**EXERCISE DETAILS**
Locate every line in the items below that contains the string "plot" and copy each such line in full.
━━━━━━━━━━━━━━━━
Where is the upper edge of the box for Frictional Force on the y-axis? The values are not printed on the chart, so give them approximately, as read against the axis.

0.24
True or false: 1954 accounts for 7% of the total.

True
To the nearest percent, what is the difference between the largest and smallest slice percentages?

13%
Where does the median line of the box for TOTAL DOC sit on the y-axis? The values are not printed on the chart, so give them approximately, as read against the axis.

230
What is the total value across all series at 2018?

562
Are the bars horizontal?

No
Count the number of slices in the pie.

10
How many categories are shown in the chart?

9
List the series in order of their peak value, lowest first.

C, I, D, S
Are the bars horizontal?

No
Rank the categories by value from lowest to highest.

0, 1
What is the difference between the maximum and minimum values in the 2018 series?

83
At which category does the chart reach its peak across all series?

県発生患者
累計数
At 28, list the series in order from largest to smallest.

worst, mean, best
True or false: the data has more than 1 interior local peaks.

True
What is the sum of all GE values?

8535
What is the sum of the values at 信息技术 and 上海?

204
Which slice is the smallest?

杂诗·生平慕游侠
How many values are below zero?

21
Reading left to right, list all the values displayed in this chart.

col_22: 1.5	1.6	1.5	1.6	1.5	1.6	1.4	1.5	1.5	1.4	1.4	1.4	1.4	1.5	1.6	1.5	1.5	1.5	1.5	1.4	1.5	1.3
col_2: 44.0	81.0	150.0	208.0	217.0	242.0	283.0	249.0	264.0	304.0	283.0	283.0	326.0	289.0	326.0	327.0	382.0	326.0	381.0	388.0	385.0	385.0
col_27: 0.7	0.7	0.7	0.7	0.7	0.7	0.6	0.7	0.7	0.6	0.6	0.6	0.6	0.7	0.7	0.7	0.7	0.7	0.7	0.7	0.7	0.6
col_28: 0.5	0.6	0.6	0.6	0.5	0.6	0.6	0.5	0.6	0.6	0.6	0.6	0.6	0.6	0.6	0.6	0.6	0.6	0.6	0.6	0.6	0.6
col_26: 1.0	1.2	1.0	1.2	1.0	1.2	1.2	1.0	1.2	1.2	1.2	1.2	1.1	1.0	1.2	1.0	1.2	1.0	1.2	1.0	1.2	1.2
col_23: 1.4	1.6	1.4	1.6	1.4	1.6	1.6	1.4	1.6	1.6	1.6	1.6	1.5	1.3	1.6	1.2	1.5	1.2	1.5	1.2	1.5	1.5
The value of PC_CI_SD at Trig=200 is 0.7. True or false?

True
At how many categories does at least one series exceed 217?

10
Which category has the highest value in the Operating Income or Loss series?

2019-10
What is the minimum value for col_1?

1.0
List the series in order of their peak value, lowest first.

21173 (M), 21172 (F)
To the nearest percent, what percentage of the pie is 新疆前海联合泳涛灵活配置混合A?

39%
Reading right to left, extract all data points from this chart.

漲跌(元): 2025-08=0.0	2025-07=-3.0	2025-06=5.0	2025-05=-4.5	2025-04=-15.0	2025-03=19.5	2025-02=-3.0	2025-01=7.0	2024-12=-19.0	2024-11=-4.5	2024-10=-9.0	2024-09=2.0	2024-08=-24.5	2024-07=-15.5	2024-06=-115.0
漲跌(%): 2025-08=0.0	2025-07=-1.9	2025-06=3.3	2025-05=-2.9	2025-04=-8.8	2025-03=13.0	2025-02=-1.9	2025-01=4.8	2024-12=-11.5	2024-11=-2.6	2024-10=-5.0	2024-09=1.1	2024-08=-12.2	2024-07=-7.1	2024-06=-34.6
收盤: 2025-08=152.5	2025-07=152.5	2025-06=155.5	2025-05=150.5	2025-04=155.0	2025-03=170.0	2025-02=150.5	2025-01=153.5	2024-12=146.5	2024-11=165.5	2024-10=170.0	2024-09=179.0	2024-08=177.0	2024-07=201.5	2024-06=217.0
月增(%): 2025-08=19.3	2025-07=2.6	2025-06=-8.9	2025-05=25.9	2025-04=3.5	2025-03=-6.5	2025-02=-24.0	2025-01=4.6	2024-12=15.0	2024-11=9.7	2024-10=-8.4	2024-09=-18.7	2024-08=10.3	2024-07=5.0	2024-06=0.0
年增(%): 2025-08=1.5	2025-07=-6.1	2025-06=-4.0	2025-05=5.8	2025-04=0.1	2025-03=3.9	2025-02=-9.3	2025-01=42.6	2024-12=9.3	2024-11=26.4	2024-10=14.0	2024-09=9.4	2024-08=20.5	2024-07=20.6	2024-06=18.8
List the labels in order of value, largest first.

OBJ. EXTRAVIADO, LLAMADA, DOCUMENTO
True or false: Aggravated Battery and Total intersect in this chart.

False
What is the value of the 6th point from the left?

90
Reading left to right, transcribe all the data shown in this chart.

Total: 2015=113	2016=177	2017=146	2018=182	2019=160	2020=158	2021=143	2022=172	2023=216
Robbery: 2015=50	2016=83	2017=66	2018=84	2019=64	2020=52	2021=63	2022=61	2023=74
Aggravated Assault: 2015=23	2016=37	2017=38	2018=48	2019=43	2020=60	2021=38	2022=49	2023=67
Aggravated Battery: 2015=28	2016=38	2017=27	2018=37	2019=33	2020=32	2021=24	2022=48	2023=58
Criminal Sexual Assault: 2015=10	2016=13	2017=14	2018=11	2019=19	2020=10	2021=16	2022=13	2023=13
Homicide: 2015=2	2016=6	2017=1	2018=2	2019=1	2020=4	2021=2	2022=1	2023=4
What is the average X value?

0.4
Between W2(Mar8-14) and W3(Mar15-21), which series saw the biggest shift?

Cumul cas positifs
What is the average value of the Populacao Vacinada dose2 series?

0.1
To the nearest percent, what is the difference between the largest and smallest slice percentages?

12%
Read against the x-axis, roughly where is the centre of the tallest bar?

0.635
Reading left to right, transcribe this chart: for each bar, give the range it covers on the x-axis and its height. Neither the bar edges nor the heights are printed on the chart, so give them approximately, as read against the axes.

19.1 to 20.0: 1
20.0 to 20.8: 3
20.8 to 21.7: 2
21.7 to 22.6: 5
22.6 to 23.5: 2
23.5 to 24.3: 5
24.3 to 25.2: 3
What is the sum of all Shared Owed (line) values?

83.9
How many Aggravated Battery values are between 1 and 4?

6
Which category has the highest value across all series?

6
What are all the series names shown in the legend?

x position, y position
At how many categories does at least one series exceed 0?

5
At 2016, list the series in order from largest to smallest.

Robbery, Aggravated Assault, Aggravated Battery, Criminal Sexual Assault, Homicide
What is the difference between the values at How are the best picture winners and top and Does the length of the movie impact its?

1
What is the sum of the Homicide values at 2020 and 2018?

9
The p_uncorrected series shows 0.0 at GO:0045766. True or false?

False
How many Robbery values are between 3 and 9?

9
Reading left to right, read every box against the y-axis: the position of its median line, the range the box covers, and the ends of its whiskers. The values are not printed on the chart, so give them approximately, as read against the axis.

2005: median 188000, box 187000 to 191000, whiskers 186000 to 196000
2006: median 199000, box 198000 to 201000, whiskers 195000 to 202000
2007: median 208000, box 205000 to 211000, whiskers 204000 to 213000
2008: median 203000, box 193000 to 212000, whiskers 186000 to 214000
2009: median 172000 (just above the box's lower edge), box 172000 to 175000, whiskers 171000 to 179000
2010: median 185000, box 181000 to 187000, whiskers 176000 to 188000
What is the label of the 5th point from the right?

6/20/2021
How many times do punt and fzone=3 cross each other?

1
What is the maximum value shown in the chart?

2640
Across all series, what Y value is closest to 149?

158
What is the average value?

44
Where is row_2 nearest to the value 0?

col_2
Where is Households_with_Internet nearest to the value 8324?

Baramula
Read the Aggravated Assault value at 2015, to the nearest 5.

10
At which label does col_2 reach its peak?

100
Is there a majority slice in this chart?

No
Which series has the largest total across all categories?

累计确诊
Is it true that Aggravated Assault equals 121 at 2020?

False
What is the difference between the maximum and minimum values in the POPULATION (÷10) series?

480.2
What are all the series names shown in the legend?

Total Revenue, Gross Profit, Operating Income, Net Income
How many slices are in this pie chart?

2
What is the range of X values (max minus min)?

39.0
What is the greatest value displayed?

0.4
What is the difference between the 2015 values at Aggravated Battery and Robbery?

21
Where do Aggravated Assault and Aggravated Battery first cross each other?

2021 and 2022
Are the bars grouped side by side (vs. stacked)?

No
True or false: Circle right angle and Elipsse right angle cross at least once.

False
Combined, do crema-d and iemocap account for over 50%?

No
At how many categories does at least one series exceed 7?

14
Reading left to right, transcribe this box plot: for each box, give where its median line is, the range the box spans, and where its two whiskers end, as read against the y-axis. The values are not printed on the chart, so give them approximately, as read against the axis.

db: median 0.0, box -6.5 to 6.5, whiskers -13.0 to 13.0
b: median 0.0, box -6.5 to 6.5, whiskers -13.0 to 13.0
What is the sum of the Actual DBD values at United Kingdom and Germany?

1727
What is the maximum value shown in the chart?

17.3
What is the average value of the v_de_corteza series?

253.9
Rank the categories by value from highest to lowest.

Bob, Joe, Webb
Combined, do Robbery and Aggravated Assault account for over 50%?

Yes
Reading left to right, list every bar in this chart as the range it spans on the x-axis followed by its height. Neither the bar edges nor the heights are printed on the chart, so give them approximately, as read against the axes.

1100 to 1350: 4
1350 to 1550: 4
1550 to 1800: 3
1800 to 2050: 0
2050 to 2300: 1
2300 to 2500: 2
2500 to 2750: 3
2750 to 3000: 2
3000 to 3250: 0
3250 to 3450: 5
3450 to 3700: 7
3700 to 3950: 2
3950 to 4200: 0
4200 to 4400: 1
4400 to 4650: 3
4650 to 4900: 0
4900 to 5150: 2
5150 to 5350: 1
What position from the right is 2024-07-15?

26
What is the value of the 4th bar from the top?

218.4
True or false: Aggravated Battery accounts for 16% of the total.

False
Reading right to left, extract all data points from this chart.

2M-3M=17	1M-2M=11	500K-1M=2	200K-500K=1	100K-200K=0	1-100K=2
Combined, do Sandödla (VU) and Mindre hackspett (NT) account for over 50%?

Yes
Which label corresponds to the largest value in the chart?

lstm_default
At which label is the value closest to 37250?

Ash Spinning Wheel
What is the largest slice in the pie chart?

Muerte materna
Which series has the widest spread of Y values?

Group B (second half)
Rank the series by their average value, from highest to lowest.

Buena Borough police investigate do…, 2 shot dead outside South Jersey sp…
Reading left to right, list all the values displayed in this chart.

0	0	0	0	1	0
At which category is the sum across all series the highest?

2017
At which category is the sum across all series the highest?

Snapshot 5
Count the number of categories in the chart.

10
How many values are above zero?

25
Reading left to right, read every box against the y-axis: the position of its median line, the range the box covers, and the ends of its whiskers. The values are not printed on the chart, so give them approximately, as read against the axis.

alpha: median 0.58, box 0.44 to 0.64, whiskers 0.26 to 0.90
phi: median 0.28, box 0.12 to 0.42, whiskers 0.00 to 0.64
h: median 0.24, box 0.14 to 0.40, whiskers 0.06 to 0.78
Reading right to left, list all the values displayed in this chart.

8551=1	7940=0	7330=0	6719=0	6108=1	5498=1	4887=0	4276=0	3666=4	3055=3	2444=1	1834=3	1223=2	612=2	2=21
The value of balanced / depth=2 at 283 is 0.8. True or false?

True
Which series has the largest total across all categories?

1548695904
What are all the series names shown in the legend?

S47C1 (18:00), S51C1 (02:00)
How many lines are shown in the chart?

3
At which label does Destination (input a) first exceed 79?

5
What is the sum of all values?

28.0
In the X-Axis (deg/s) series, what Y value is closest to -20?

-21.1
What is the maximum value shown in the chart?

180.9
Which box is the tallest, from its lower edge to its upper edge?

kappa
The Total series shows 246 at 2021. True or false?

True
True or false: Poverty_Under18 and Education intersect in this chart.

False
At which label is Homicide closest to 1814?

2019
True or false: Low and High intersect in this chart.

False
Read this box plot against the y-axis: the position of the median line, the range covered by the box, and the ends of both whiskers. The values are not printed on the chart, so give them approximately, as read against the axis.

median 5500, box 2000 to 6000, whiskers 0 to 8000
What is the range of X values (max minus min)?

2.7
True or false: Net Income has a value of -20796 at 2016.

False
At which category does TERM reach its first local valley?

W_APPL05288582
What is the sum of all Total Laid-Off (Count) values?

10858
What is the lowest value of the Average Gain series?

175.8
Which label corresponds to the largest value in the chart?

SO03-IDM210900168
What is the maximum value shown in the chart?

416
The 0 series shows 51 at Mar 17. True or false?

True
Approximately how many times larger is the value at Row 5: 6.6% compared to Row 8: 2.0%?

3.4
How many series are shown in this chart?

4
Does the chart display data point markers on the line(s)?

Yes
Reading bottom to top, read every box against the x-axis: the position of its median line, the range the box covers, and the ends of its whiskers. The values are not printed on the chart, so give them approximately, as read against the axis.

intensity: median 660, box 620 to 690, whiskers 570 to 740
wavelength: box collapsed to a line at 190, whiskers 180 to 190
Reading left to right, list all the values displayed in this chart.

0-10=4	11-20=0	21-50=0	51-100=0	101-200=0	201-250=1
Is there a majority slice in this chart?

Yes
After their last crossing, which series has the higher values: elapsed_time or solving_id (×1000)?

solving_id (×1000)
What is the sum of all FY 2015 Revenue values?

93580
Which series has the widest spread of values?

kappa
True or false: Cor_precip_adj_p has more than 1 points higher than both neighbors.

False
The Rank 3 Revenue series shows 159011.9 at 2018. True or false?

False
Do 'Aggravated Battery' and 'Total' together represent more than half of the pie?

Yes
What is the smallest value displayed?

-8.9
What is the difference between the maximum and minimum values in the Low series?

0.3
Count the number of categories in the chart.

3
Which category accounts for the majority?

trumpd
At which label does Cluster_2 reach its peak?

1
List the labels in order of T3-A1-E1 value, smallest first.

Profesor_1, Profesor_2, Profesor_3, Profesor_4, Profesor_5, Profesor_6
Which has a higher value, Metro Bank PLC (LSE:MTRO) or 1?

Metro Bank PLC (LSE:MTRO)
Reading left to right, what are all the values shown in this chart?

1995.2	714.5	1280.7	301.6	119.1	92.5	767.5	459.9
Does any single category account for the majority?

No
━━━━━━━━━━━━━━━━
**SOLUTION**
Reading left to right, transcribe this box plot: for each box, give where its median line is, the range the box spans, and where its two whiskers end, as read against the y-axis. The values are not printed on the chart, so give them approximately, as read against the axis.
Read this box plot against the y-axis: the position of the median line, the range covered by the box, and the ends of both whiskers. The values are not printed on the chart, so give them approximately, as read against the axis.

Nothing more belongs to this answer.